The point is, there is no hiding the ball when it comes to influencer advertising. Companies have to be honest, and this can lead to trouble for them if they don’t follow the rules.
One area where there are actually clear rules is cannabis. Facebook and Instagram, for example, ban cannabis advertisements. These bans actually make sense given that federal law still prohibits cannabis, and because the bans are actually published on viewable terms and conditions for people to comply with.
Social media companies have largely remained outside the scope of federal regulations to date, though that may change in the future. From their standpoint, it makes sense to ban a product that is still classified as a Schedule I narcotic. But hemp-derived CBD is not a Schedule I narcotic. The only real federal policy on point is the policy of the FDA, which only claims that a few classes of CBD goods are prohibited.
Notwithstanding that the FDA has publicly acknowledged that there may be a regulatory pathway to marketing certain products containing Hemp CBD, such as cosmetics, some social media companies have apparently taken it upon themselves to step into the shoes of regulators and ban all kinds of hemp-derived CBD products. Though that has allegedly changed recently, as noted above, many social media companies have yet to publish formal guidance here, though they certainly can. One thing is clear, unfortunately: those whose accounts were banned may never get them back, even if social media companies do change their positions.

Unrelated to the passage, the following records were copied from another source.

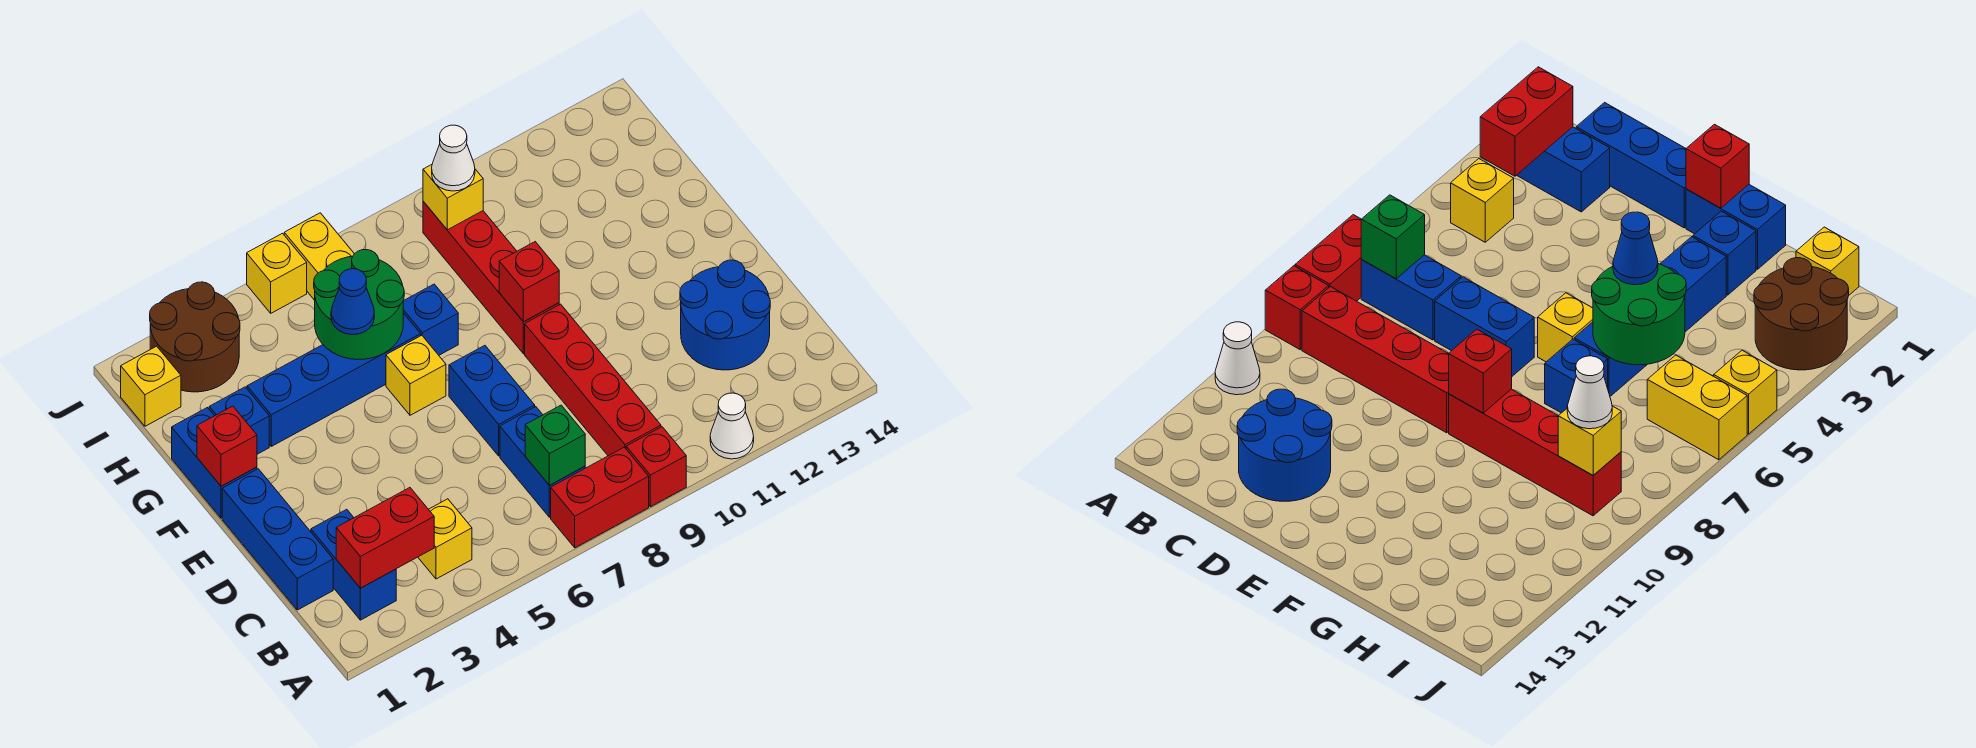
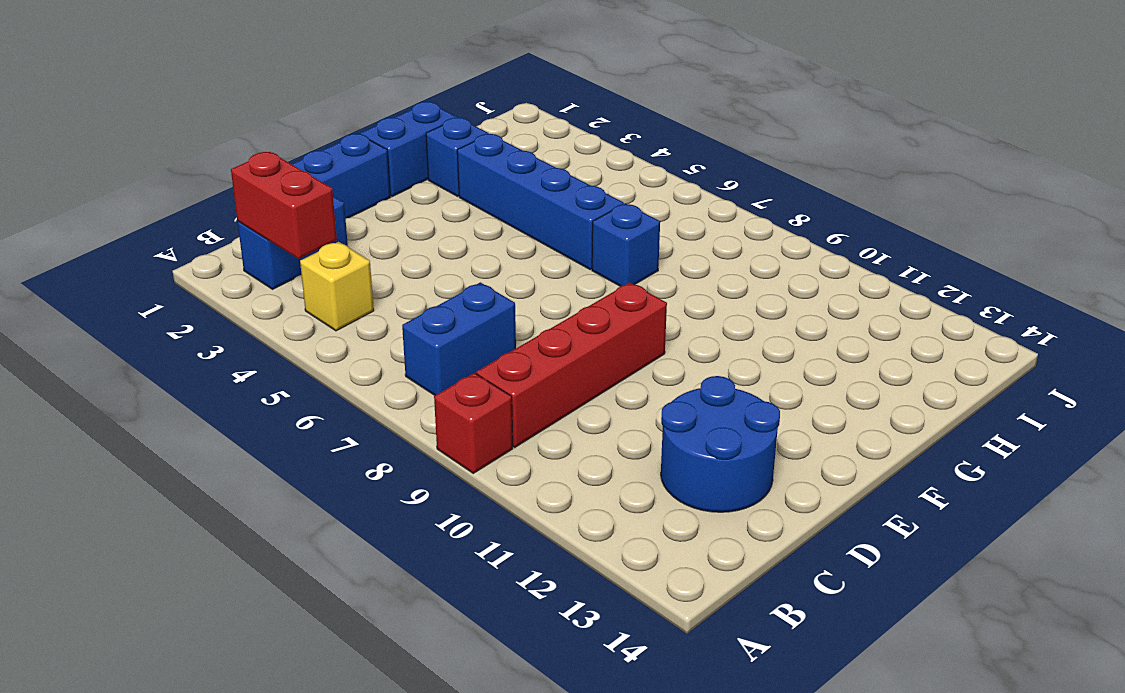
none -> red 1x2 brick [551,447,649,548]
none -> white 1x1 cone [710,393,754,459]
none -> blue 1x2 brick [449,346,535,456]

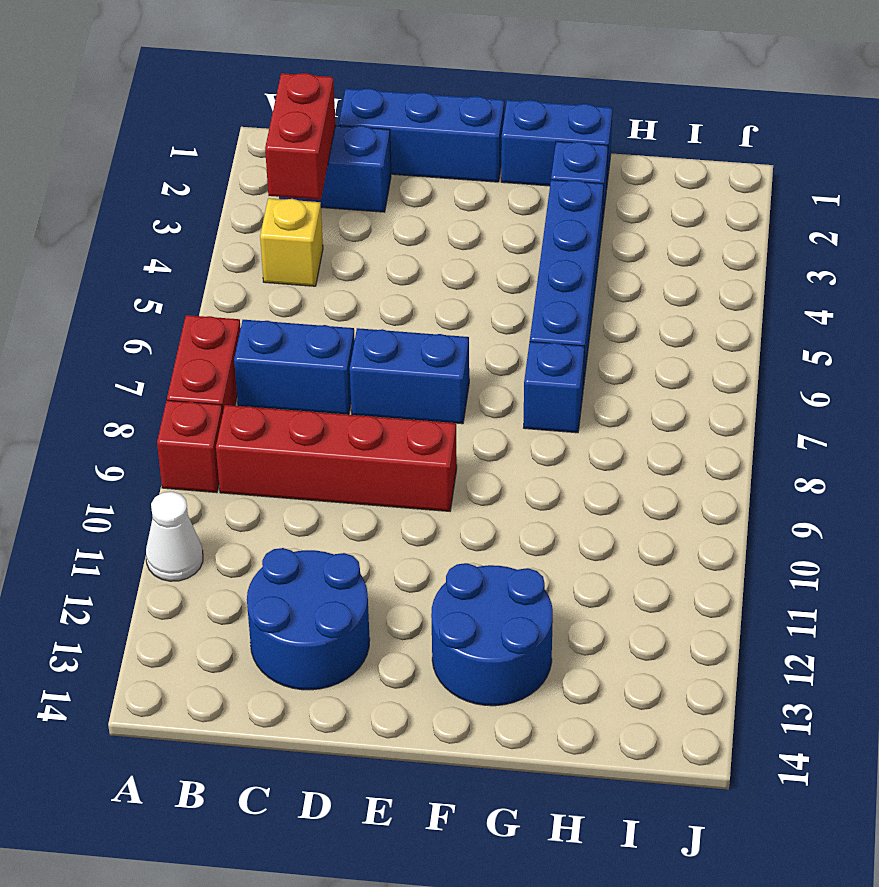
blue 2x2 round brick [431,563,553,706] -> none
none -> yellow 1x1 brick [386,335,446,415]
none -> red 1x4 brick [423,201,559,354]
none -> yellow 1x1 brick [121,346,181,426]

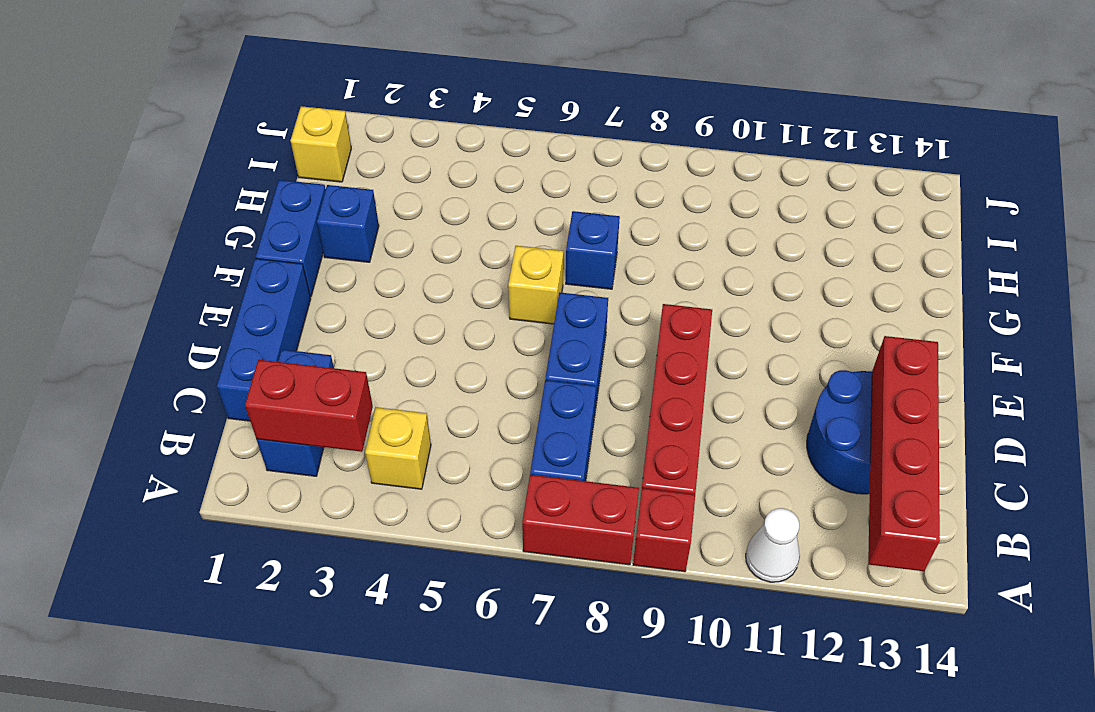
red 1x4 brick [868,336,940,571] -> red 1x4 brick moved to [423,201,559,354]
none -> blue 1x4 brick [247,313,421,446]
none -> brown 2x2 round brick [150,282,240,392]
none -> yellow 1x2 brick [284,213,354,300]

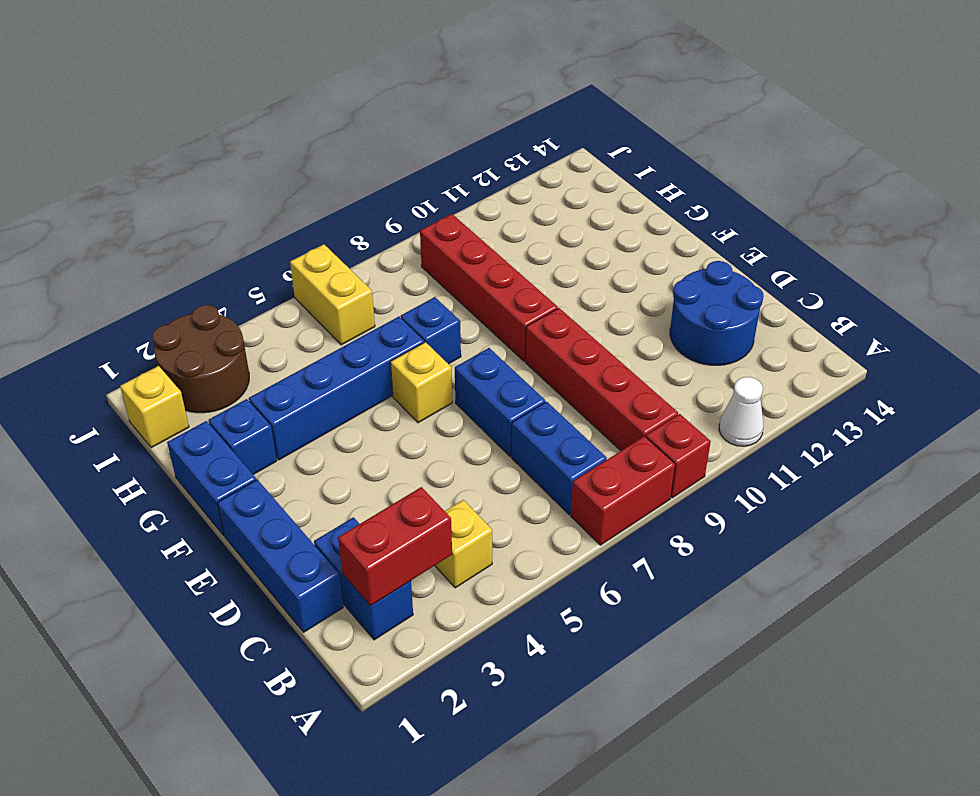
none -> yellow 1x1 brick [247,233,307,313]
none -> green 1x1 brick [525,405,585,485]
none -> red 1x1 brick [197,406,257,486]

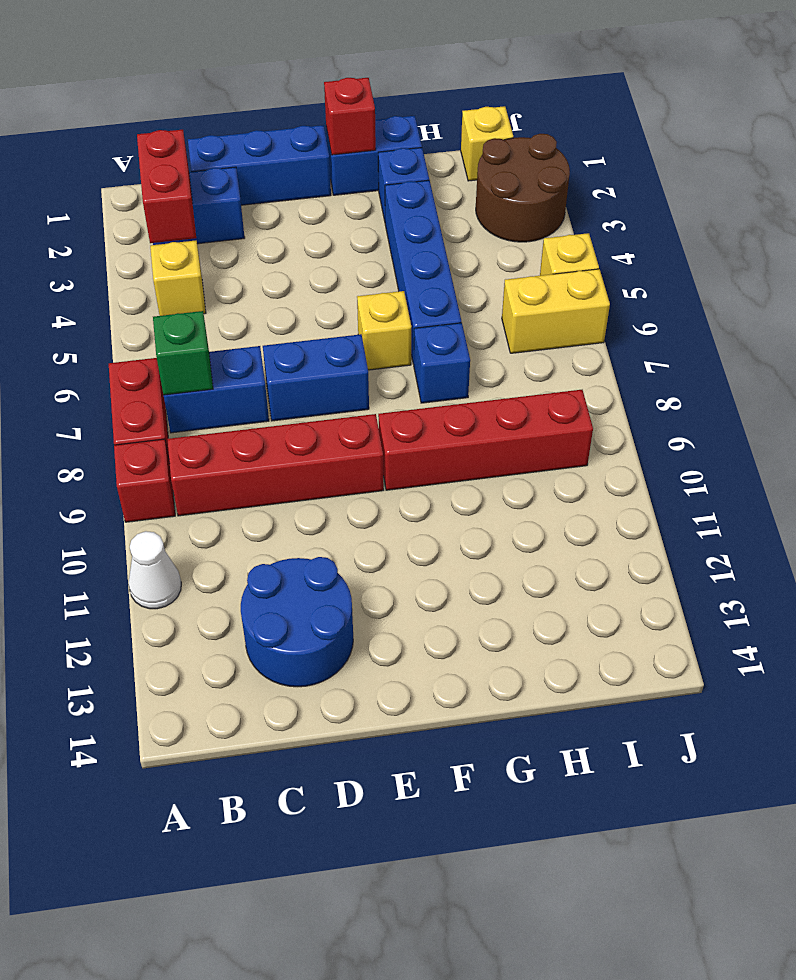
none -> red 1x1 brick [499,242,559,322]
none -> green 2x2 round brick [314,250,404,360]
none -> yellow 1x1 brick [423,165,483,230]

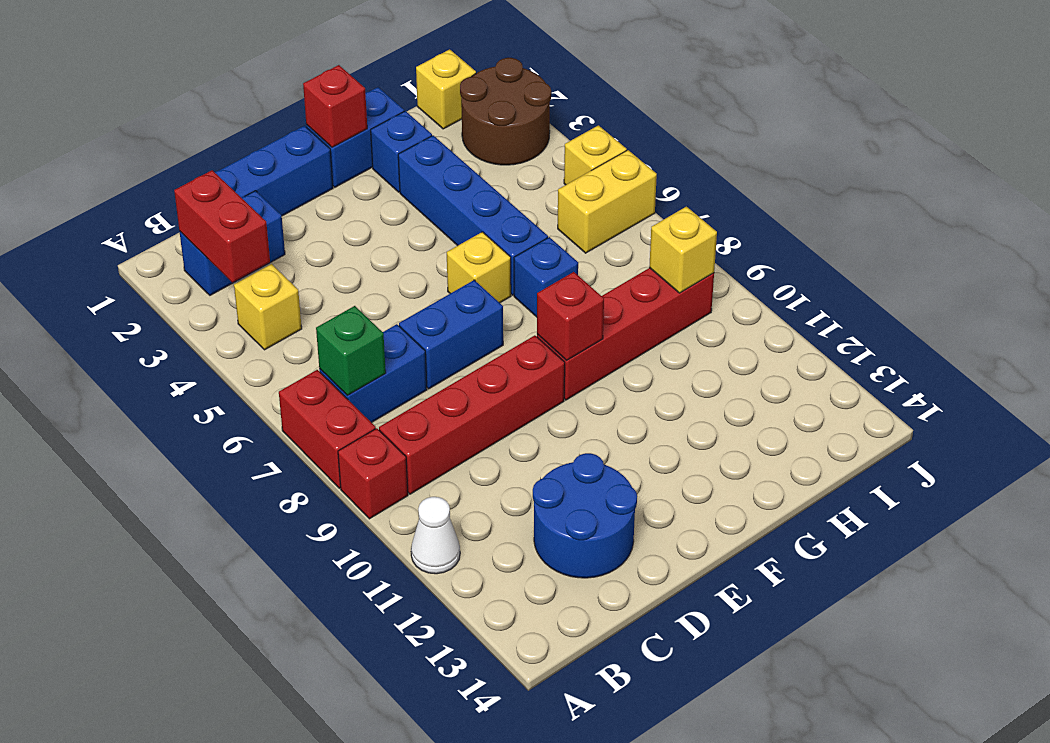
none -> green 2x2 round brick [314,250,404,360]
none -> blue 1x1 cone [331,269,374,335]
none -> white 1x1 cone [432,125,475,191]

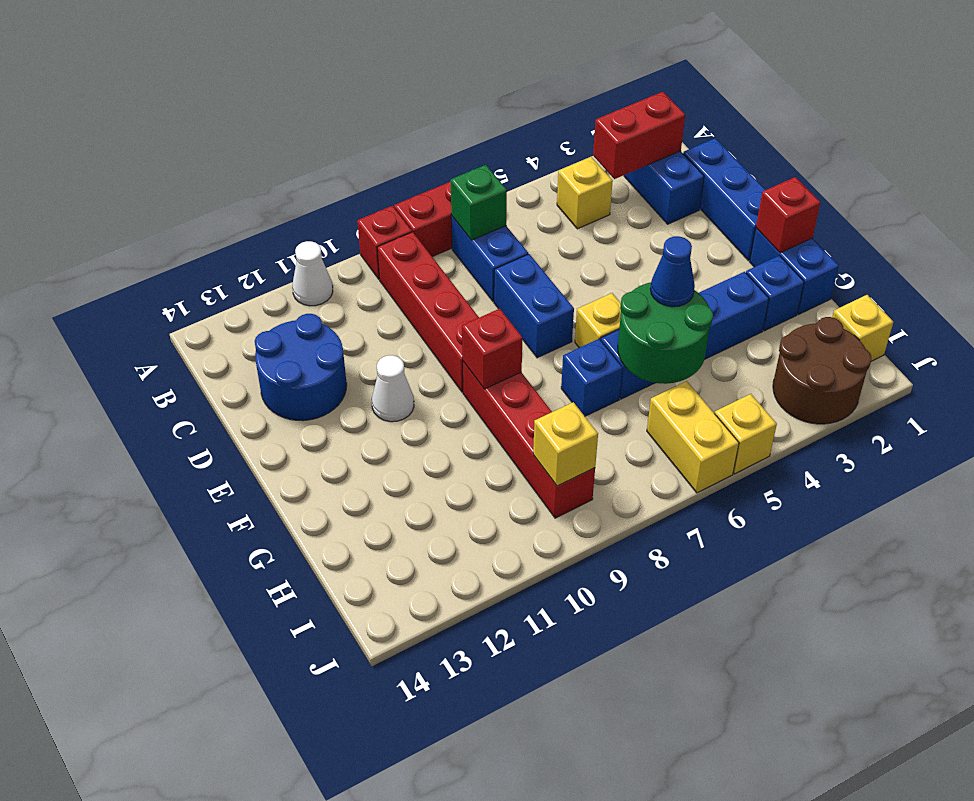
white 1x1 cone [372,355,414,422] -> white 1x1 cone moved to [432,125,475,191]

My advice to social media companies is to make a choice: step out of the shoes of the government and let people advertise products that are not unlawful, or ban whatever you decide to ban but make clear what the rules are.
The point of all of this is that when it comes to CBD advertising, things are very unclear. Social media companies are apparently dead set on allowing all kinds of posts and advertisements that many people find reprehensible. But when it comes to advertising CBD bath bombs, you better be prepared to bet your business’ account.